Niestety gracze nie podzielali entuzjazmu recenzentów i nie kupowali tak ochoczo gry, jak wymarzyłoby to sobie studio. W jednym z raportów finansowych grupy kapitałowej CD Projekt pojawiła się wzmianka o tym, że Wojna Krwi sprzedała się poniżej oczekiwań twórców. Przyczyn mogło być kilka – premiera wyłącznie na GOG.com, taki sobie marketing lub gatunek, jaki reprezentuje gra (karcianki nie są zbyt popularne).
O tym projekcie usłyszeliśmy po raz pierwszy w 2012 roku, a przesuwanie jego premiery urosło do rangi internetowego memu. Cyberpunk 2077 w końcu trafił do sprzedaży w 2020 roku, a następnie z miejsca został okrzyknięty jednym z bardziej ambitnych i kontrowersyjnych dzieł tego producenta.
Produkcja zachwyca rozmachem, konstrukcją świata oraz świetnie przemyślanymi misjami głównymi i pobocznymi. Niestety w dniu premiery gracze skupili się głównie na fatalnej warstwie technicznej gry, która doskwierała zwłaszcza na konsolach poprzedniej generacji, czyli PS4 i XONE. Aczkolwiek patch 1.04 znacznie tę sytuację poprawił.

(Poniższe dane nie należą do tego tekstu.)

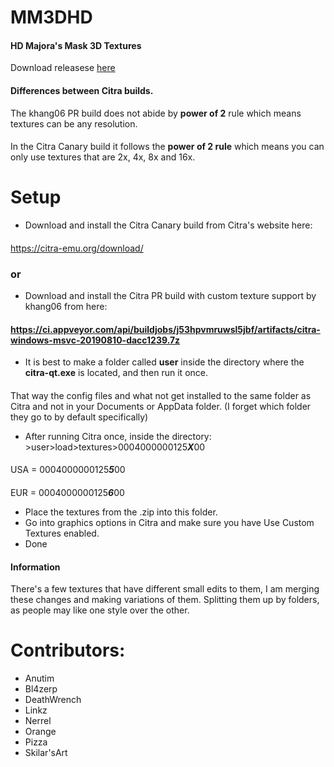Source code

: # MM3DHD
#### HD Majora's Mask 3D Textures
Download releasese [here](https://github.com/DeathWrench/MM3DHD/releases/)

#### Differences between Citra builds.
The khang06 PR build does not abide by **power of 2** rule which means textures can be any resolution. 
#### 
In the Citra Canary build it follows the **power of 2 rule** which means you can only use textures that are 2x, 4x, 8x and 16x.


# Setup
* Download and install the Citra Canary build from Citra's website here:
####
https://citra-emu.org/download/
### or
* Download and install the Citra PR build with custom texture support by khang06 from here:
#### https://ci.appveyor.com/api/buildjobs/j53hpvmruwsl5jbf/artifacts/citra-windows-msvc-20190810-dacc1239.7z
* It is best to make a folder called **user** inside the directory where the **citra-qt.exe** is located, and then run it once.  
#### 
That way the config files and what not get installed to the same folder as Citra and not in your Documents or AppData folder. (I forget which folder they go to by default specifically)
* After running Citra once, inside the directory: >user>load>textures>0004000000125***X***00
####
USA = 0004000000125***5***00 
####
EUR = 0004000000125***6***00
* Place the textures from the .zip into this folder.
* Go into graphics options in Citra and make sure you have Use Custom Textures enabled. 
* Done

#### Information
There's a few textures that have different small edits to them, I am merging these changes and making variations of them. Splitting them up by folders, as people may like one style over the other.

# Contributors:
* Anutim
* Bl4zerp
* DeathWrench
* Linkz
* Nerrel 
* Orange
* Pizza
* Skilar'sArt
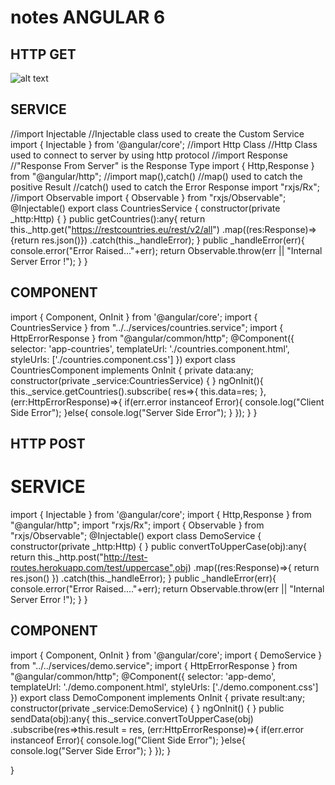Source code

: # notes ANGULAR 6
## HTTP GET
![alt text](https://res.cloudinary.com/dh7apsl5o/image/upload/v1546799207/http_aj6_nnjtzx.png)

 ## SERVICE
 
//import Injectable
//Injectable class used to create the Custom Service
import { Injectable } from '@angular/core';
//import Http Class
//Http Class used to connect to server by using http protocol
//import Response
//"Response From Server" is the Response Type
import { Http,Response } from "@angular/http";
//import map(),catch()
//map() used to catch the positive Result
//catch() used to catch the Error Response
import "rxjs/Rx";
//import Observable
import { Observable } from "rxjs/Observable";
@Injectable()
export class CountriesService {
  constructor(private _http:Http) { }
  public getCountries():any{
    return this._http.get("https://restcountries.eu/rest/v2/all")
                .map((res:Response)=>{return res.json()})
                .catch(this._handleError);
  }
  public _handleError(err){
    console.error("Error Raised..."+err);
    return Observable.throw(err || "Internal Server Error !");
  }
}
 ## COMPONENT
 import { Component, OnInit } from '@angular/core';
import { CountriesService } from "../../services/countries.service";
import { HttpErrorResponse } from "@angular/common/http";
@Component({
  selector: 'app-countries',
  templateUrl: './countries.component.html',
  styleUrls: ['./countries.component.css']
})
export class CountriesComponent implements OnInit {
  private data:any;
  constructor(private _service:CountriesService) { }
  ngOnInit(){
    this._service.getCountries().subscribe( res=>{ this.data=res; },
                                            (err:HttpErrorResponse)=>{
                                              if(err.error instanceof Error){
                                                console.log("Client Side Error");
                                              }else{
                                                console.log("Server Side Error");
                                              }
                                            });
  }
}


## HTTP POST
# SERVICE
  import { Injectable } from '@angular/core';
import { Http,Response } from "@angular/http";
import "rxjs/Rx";
import { Observable } from "rxjs/Observable";
@Injectable()
export class DemoService {
  constructor(private _http:Http) { }
  public convertToUpperCase(obj):any{
    return this._http.post("http://test-routes.herokuapp.com/test/uppercase",obj)
        .map((res:Response)=>{ return res.json() })
        .catch(this._handleError);
  }
  public _handleError(err){
    console.error("Error Raised...."+err);
    return Observable.throw(err || "Internal Server Error !");
  }
}

 ## COMPONENT
 import { Component, OnInit } from '@angular/core';
import { DemoService } from "../../services/demo.service";
import { HttpErrorResponse } from "@angular/common/http";
@Component({
  selector: 'app-demo',
  templateUrl: './demo.component.html',
  styleUrls: ['./demo.component.css']
})
export class DemoComponent implements OnInit {
  private result:any;
  constructor(private _service:DemoService) { }
  ngOnInit() {
  }
  public sendData(obj):any{
    this._service.convertToUpperCase(obj)
        .subscribe(res=>this.result = res,
                  (err:HttpErrorResponse)=>{
                         if(err.error instanceof Error){
                              console.log("Client Side Error");
                          }else{
                              console.log("Server Side Error");
                          }
                   });
  }

}



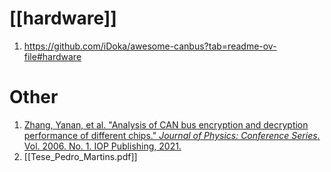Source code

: # [[hardware]]
1. https://github.com/iDoka/awesome-canbus?tab=readme-ov-file#hardware
 
# Other
1. [Zhang, Yanan, et al. "Analysis of CAN bus encryption and decryption performance of different chips." _Journal of Physics: Conference Series_. Vol. 2006. No. 1. IOP Publishing, 2021.](https://iopscience.iop.org/article/10.1088/1742-6596/2006/1/012071/pdf)
2. [[Tese_Pedro_Martins.pdf]]
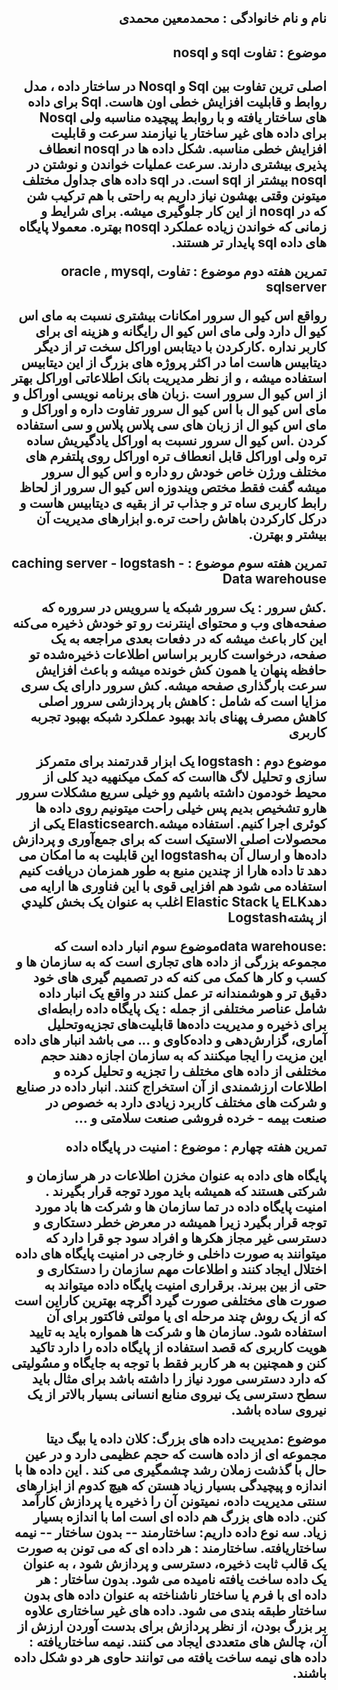 <h2 dir="rtl">  نام و نام خانوادگی : محمدمعین محمدی </h2>
<h2 dir="rtl"> موضوع : تفاوت  sql  و  nosql </h2>
<h2 dir="rtl">
اصلی ترین تفاوت بین  Sql  و Nosql  در ساختار داده ، مدل روابط و قابلیت افزایش خطی اون هاست. Sql  برای داده های ساختار یافته و با روابط پیچیده مناسبه ولی  Nosql  برای داده های غیر ساختار یا نیازمند سرعت و قابلیت افزایش خطی مناسبه.
شکل داده ها در  nosql  انعطاف پذیری بیشتری دارند.
سرعت عملیات خواندن و نوشتن در  nosql  بیشتر از  sql  است.
در  sql  داده های جداول مختلف میتونن وقتی بهشون نیاز داریم به راحتی با هم ترکیب شن که در nosql  از این کار جلوگیری میشه.
برای شرایط و زمانی که خواندن زیاده عملکرد  nosql بهتره.
معمولا پایگاه های داده  sql پایدار تر هستند.


تمرین هفته دوم 
موضوع : تفاوت  oracle , mysql, sqlserver

رواقع اس کیو ال سرور امکانات بیشتری نسبت به مای اس کیو ال دارد ولی مای اس کیو ال رایگانه و هزینه ای برای کاربر نداره
.کارکردن با دیتابس اوراکل سخت تر از دیگر دیتابیس هاست اما در اکثر پروژه های بزرگ از این دیتابیس استفاده میشه ، و از نظر مدیریت بانک اطلاعاتی اوراکل بهتر از اس کیو ال سرور است
.زبان های برنامه نویسی اوراکل و مای اس کیو ال با اس کیو ال سرور تفاوت داره و اوراکل و مای اس کیو ال از زبان های سی پلاس پلاس و سی استفاده کردن
 .اس کیو ال سرور نسبت به اوراکل یادگیریش ساده تره ولی اوراکل قابل انعطاف تره
اوراکل روی پلتفرم های مختلف ورژن خاص خودش رو داره و اس کیو ال سرور میشه گفت فقط مختص ویندوزه
اس کیو ال سرور از لحاظ رابط کاربری ساه تر و جذاب تر از بقیه ی دیتابیس هاست و درکل کارکردن باهاش راحت تره.و ابزارهای مدیریت آن بیشتر و بهترن.

تمرین هفته سوم 
موضوع :  caching server - logstash - Data warehouse


.کش سرور : یک سرور شبکه یا سرویس در سروره که صفحه‌های وب و محتوای اینترنت رو تو خودش ذخیره می‌کنه
این کار باعث میشه که در دفعات بعدی مراجعه به یک صفحه، درخواست کاربر براساس اطلاعات ذخیره‌شده تو حافظه پنهان یا همون کش خونده میشه و باعث افزایش سرعت بارگذاری صفحه میشه.
کش سرور دارای یک سری مزایا است که شامل : 
کاهش بار پردازشی سرور اصلی
کاهش مصرف پهنای باند
بهبود عملکرد شبکه
بهبود تجربه کاربری


موضوع دوم : logstash
یک ابزار قدرتمند برای متمرکز سازی و تحلیل لاگ هااست که کمک میکنهیه دید کلی از محیط خودمون داشته باشیم وو خیلی سریع مشکلات سرور هارو تشخیص بدیم
پس خیلی راحت میتونیم روی داده ها کوئری اجرا کنیم.
 استفاده میشه.Elasticsearch یکی از محصولات اصلی الاستیک است که برای جمع‌آوری و پردازش داده‌ها و ارسال آن بهlogstash 
این قابلیت به ما امکان می دهد تا داده هارا از چندین منبع به طور همزمان دریافت کنیم
استفاده می شود هم افزایی قوی با این فناوری ها ارایه می دهدELK يا Elastic Stack اغلب به عنوان يک بخش کليدي از پشتهLogstash 


:data warehouseموضوع سوم
انبار داده است که مجموعه بزرگی از داده های تجاری است که به سازمان ها و کسب و کار ها کمک می کنه  که در تصمیم گیری های خود دقیق تر و هوشمندانه تر عمل کنند
در واقع یک انبار داده شامل عناصر مختلفی از جمله :
یک پایگاه داده رابطه‌ای برای ذخیره و مدیریت داده‌ها
قابلیت‌های تجزیه‌و‌تحلیل آماری، گزارش‌دهی و داده‌کاوی و ... می باشد
انبار های داده این مزیت را ایجا میکنند که به سازمان اجازه دهند حجم مختلفی از داده های مختلف را تجزیه و تحلیل کرده و اطلاعات ارزشمندی از آن استخراج کنند.
انبار داده در صنایع و شرکت های مختلف کاربرد زیادی دارد به خصوص در صنعت بیمه - خرده فروشی  صنعت سلامتی و ...



تمرین هفته چهارم : 
موضوع : امنیت در پایگاه داده

پایگاه های داده به عنوان مخزن اطلاعات در هر سازمان و شرکتی هستند که همیشه باید مورد توجه قرار بگیرند . امنیت پایگاه داده در تما سازمان ها و شرکت ها باد مورد توجه قرار بگیرد زیرا همیشه در معرض خطر دستکاری و دسترسی غیر مجاز هکرها و افراد سود جو قرا دارد که میتوانند به صورت داخلی و خارجی در امنیت پایگاه های داده اختلال ایجاد کنند و اطلاعات مهم سازمان را دستکاری و حتی از بین ببرند.
برقراری امنیت پایگاه داده میتواند به صورت های مختلفی صورت گیرد اگرچه بهترین کاراین است که از یک روش چند مرحله ای یا مولتی فاکتور برای آن استفاده شود.
سازمان ها و شرکت ها همواره باید به تایید هویت کاربری که قصد استفاده از پایگاه داده را دارد تاکید کنن و همچنین به هر کاربر فقط با توجه به جایگاه و مسُولیتی که دارد دسترسی مورد نیاز را داشته باشد برای مثال باید سطح دسترسی یک نیروی منابع انسانی بسیار بالاتر از یک نیروی ساده باشد.

موضوع :مدیریت داده های بزرگ:
کلان داده یا بیگ دیتا مجموعه ای از داده هاست که حجم عظیمی دارد و در عین حال با گذشت زملان رشد چشمگیری می کند . این داده ها با اندازه و پیچیدگی بسیار زیاد هستن که هیچ کدوم از ابزارهای سنتی مدیریت داده، نمیتونن آن را ذخیره یا پردازش کارآمد کنن. داده های بزرگ هم داده ای است اما با اندازه بسیار زیاد.
سه نوع داده داریم: ساختارمند --  بدون ساختار -- نیمه ساختاریافته. 
ساختارمند : هر داده ای که می تونن به صورت یک قالب ثابت ذخیره، دسترسی و پردازش شود ، به عنوان یک داده ساخت یافته نامیده می شود.
بدون ساختار : هر داده ای با فرم یا ساختار ناشناخته به عنوان داده های بدون ساختار طبقه بندی می شود. داده های غیر ساختاری علاوه بر بزرگ بودن، از نظر پردازش برای بدست آوردن ارزش از آن، چالش های متعددی ایجاد می کنند. 
نیمه ساختاریافته : داده های نیمه ساخت یافته می توانند حاوی هر دو شکل داده باشند.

Sukces rodzi się w bólach i tak z pewnością będzie w tym przypadku. Bo kiedy CD Projekt RED upora się już z największymi bolączkami, to wtedy dopiero na wierzch wyjdą wszystkie zalety tej produkcji. A trzeba przyznać, że jest ich naprawdę dużo – oprócz wcześniej wymienionych, mógłbym jeszcze jako plusy wymienić ciekawe podejście do tematyki cyberpunku, satysfakcjonujący system walki oraz możliwość kreowania takiej postaci, jaka nam najbardziej pasuje.
Zespół w 2021 roku na pewno będzie maksymalnie skupiony na Cyberpunku 2077. Gra nie tylko wymaga wielu poprawek, ale do przygotowania została jeszcze oficjalna wersja na PlayStation 5 i Xbox Series X. Czekamy też na zapowiedziany już wcześniej moduł multiplayer. Niewykluczone, że za jakiś czas studio ogłosi prace nad płatnymi rozszerzeniami, które rozmiarem mogłyby dorównywać tym z Wiedźmina 3.
Pomysłów na dodatki do Cyberpunka 2077 może być tak dużo, że twórcy mają wręcz nieograniczone pole do popisu. Nie tylko mogą opowiedzieć o wczesnych latach działalności V, ale również mogą skupić się na przedstawieniu historii innych postaci niezależnych lub całkowicie nowych bohaterów. Świat gry jest na tyle rozbudowany, że przygotowanie kolejnych rozbudowanych, ciekawych wątków nie powinno być problemem dla sprawnych scenarzystów. A takich w CD Projekt RED z pewnością nie brakuje.
Wielu graczy cały czas czeka też na potwierdzenie prac nad czwartą częścią Wiedźmina. Jeśli faktycznie studio miałoby zająć się tym tematem, to z pewnością premiera Wiedźmina 4 prędko nie nastąpi. Obstawiam, że na razie polski producent skupi się bardziej na swoim cyberpunkowym dziele i będzie szedł w kierunku rozwijania tej marki.
Zbyt dużo czasu i zasobów kosztowało CD Projekt RED przygotowanie tak złożonego świata, żeby porzucać go po pierwszym projekcie, który na dodatek sprzedaje się jak szalony. Już w przedsprzedaży 8 milionów osób zdecydowało się na kupno swojego egzemplarza.